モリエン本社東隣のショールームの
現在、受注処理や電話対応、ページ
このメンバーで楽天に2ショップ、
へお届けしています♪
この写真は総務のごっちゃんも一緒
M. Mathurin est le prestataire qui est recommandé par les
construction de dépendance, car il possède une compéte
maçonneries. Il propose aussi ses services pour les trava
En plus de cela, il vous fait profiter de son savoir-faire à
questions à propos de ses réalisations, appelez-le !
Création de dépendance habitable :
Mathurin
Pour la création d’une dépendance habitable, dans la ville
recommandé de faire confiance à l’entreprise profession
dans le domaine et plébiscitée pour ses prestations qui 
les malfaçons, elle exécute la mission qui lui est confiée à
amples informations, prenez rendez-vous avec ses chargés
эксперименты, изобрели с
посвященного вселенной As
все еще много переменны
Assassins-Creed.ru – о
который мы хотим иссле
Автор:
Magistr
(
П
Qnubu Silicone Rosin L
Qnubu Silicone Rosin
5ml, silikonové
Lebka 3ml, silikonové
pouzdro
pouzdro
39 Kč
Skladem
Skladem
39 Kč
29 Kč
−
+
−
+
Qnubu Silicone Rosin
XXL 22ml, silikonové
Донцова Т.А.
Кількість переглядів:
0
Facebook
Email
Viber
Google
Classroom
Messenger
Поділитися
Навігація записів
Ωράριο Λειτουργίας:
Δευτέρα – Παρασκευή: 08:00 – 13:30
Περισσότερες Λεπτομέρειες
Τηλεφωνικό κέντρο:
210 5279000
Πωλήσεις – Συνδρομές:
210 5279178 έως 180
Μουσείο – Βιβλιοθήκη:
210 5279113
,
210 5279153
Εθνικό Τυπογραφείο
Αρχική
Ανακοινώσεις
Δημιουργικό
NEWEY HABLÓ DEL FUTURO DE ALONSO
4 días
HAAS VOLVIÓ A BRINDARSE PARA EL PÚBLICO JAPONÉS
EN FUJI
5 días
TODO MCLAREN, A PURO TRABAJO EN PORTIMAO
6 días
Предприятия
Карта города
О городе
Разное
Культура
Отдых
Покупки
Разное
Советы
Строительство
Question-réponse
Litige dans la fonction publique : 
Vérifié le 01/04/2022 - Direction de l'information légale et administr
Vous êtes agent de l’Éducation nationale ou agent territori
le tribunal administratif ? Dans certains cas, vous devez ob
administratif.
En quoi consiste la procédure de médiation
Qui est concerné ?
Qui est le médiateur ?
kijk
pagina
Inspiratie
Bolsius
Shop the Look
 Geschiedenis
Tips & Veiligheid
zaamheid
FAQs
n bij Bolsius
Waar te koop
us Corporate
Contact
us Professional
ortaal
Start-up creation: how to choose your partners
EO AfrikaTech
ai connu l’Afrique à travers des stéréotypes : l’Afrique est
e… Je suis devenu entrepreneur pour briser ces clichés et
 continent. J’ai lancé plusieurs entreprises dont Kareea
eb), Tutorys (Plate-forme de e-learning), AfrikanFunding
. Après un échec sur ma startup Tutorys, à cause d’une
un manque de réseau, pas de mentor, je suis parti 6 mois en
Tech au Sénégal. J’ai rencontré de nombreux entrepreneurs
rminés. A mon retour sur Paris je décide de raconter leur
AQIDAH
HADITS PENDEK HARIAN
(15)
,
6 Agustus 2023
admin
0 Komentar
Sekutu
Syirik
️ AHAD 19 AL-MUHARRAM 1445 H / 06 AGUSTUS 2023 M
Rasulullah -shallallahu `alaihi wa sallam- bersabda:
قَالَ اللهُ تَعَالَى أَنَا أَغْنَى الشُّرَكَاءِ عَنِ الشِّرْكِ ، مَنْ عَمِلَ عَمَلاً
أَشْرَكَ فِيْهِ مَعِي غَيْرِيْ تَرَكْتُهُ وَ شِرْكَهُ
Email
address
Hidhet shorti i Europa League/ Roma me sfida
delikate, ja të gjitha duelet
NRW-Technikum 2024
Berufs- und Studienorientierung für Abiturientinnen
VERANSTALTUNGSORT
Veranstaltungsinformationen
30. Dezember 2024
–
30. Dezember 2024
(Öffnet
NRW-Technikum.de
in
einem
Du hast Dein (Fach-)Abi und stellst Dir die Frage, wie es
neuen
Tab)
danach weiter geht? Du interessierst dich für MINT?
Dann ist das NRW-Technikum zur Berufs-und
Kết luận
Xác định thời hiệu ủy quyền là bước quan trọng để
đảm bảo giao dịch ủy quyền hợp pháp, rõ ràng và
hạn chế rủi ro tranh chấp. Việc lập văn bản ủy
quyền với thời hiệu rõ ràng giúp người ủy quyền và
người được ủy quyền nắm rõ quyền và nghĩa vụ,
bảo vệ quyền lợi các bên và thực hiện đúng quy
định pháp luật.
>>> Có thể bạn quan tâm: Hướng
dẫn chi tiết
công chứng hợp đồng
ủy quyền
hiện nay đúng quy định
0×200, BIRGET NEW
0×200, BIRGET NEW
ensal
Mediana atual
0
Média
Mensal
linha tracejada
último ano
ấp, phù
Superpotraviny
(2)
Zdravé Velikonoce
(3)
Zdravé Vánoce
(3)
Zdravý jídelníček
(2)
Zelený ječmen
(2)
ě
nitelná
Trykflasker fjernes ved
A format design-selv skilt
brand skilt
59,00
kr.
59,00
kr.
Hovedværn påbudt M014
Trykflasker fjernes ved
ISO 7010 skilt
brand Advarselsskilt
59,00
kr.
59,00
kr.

____________

Please reproduce the listing above in full, substituting "Vyprodáno" for every "Skladem" and leaving everything else unchanged.

### [Output for this task]
モリエン本社東隣のショールームの
現在、受注処理や電話対応、ページ
このメンバーで楽天に2ショップ、
へお届けしています♪
この写真は総務のごっちゃんも一緒
M. Mathurin est le prestataire qui est recommandé par les
construction de dépendance, car il possède une compéte
maçonneries. Il propose aussi ses services pour les trava
En plus de cela, il vous fait profiter de son savoir-faire à
questions à propos de ses réalisations, appelez-le !
Création de dépendance habitable :
Mathurin
Pour la création d’une dépendance habitable, dans la ville
recommandé de faire confiance à l’entreprise profession
dans le domaine et plébiscitée pour ses prestations qui 
les malfaçons, elle exécute la mission qui lui est confiée à
amples informations, prenez rendez-vous avec ses chargés
эксперименты, изобрели с
посвященного вселенной As
все еще много переменны
Assassins-Creed.ru – о
который мы хотим иссле
Автор:
Magistr
(
П
Qnubu Silicone Rosin L
Qnubu Silicone Rosin
5ml, silikonové
Lebka 3ml, silikonové
pouzdro
pouzdro
39 Kč
Vyprodáno
Vyprodáno
39 Kč
29 Kč
−
+
−
+
Qnubu Silicone Rosin
XXL 22ml, silikonové
Донцова Т.А.
Кількість переглядів:
0
Facebook
Email
Viber
Google
Classroom
Messenger
Поділитися
Навігація записів
Ωράριο Λειτουργίας:
Δευτέρα – Παρασκευή: 08:00 – 13:30
Περισσότερες Λεπτομέρειες
Τηλεφωνικό κέντρο:
210 5279000
Πωλήσεις – Συνδρομές:
210 5279178 έως 180
Μουσείο – Βιβλιοθήκη:
210 5279113
,
210 5279153
Εθνικό Τυπογραφείο
Αρχική
Ανακοινώσεις
Δημιουργικό
NEWEY HABLÓ DEL FUTURO DE ALONSO
4 días
HAAS VOLVIÓ A BRINDARSE PARA EL PÚBLICO JAPONÉS
EN FUJI
5 días
TODO MCLAREN, A PURO TRABAJO EN PORTIMAO
6 días
Предприятия
Карта города
О городе
Разное
Культура
Отдых
Покупки
Разное
Советы
Строительство
Question-réponse
Litige dans la fonction publique : 
Vérifié le 01/04/2022 - Direction de l'information légale et administr
Vous êtes agent de l’Éducation nationale ou agent territori
le tribunal administratif ? Dans certains cas, vous devez ob
administratif.
En quoi consiste la procédure de médiation
Qui est concerné ?
Qui est le médiateur ?
kijk
pagina
Inspiratie
Bolsius
Shop the Look
 Geschiedenis
Tips & Veiligheid
zaamheid
FAQs
n bij Bolsius
Waar te koop
us Corporate
Contact
us Professional
ortaal
Start-up creation: how to choose your partners
EO AfrikaTech
ai connu l’Afrique à travers des stéréotypes : l’Afrique est
e… Je suis devenu entrepreneur pour briser ces clichés et
 continent. J’ai lancé plusieurs entreprises dont Kareea
eb), Tutorys (Plate-forme de e-learning), AfrikanFunding
. Après un échec sur ma startup Tutorys, à cause d’une
un manque de réseau, pas de mentor, je suis parti 6 mois en
Tech au Sénégal. J’ai rencontré de nombreux entrepreneurs
rminés. A mon retour sur Paris je décide de raconter leur
AQIDAH
HADITS PENDEK HARIAN
(15)
,
6 Agustus 2023
admin
0 Komentar
Sekutu
Syirik
️ AHAD 19 AL-MUHARRAM 1445 H / 06 AGUSTUS 2023 M
Rasulullah -shallallahu `alaihi wa sallam- bersabda:
قَالَ اللهُ تَعَالَى أَنَا أَغْنَى الشُّرَكَاءِ عَنِ الشِّرْكِ ، مَنْ عَمِلَ عَمَلاً
أَشْرَكَ فِيْهِ مَعِي غَيْرِيْ تَرَكْتُهُ وَ شِرْكَهُ
Email
address
Hidhet shorti i Europa League/ Roma me sfida
delikate, ja të gjitha duelet
NRW-Technikum 2024
Berufs- und Studienorientierung für Abiturientinnen
VERANSTALTUNGSORT
Veranstaltungsinformationen
30. Dezember 2024
–
30. Dezember 2024
(Öffnet
NRW-Technikum.de
in
einem
Du hast Dein (Fach-)Abi und stellst Dir die Frage, wie es
neuen
Tab)
danach weiter geht? Du interessierst dich für MINT?
Dann ist das NRW-Technikum zur Berufs-und
Kết luận
Xác định thời hiệu ủy quyền là bước quan trọng để
đảm bảo giao dịch ủy quyền hợp pháp, rõ ràng và
hạn chế rủi ro tranh chấp. Việc lập văn bản ủy
quyền với thời hiệu rõ ràng giúp người ủy quyền và
người được ủy quyền nắm rõ quyền và nghĩa vụ,
bảo vệ quyền lợi các bên và thực hiện đúng quy
định pháp luật.
>>> Có thể bạn quan tâm: Hướng
dẫn chi tiết
công chứng hợp đồng
ủy quyền
hiện nay đúng quy định
0×200, BIRGET NEW
0×200, BIRGET NEW
ensal
Mediana atual
0
Média
Mensal
linha tracejada
último ano
ấp, phù
Superpotraviny
(2)
Zdravé Velikonoce
(3)
Zdravé Vánoce
(3)
Zdravý jídelníček
(2)
Zelený ječmen
(2)
ě
nitelná
Trykflasker fjernes ved
A format design-selv skilt
brand skilt
59,00
kr.
59,00
kr.
Hovedværn påbudt M014
Trykflasker fjernes ved
ISO 7010 skilt
brand Advarselsskilt
59,00
kr.
59,00
kr.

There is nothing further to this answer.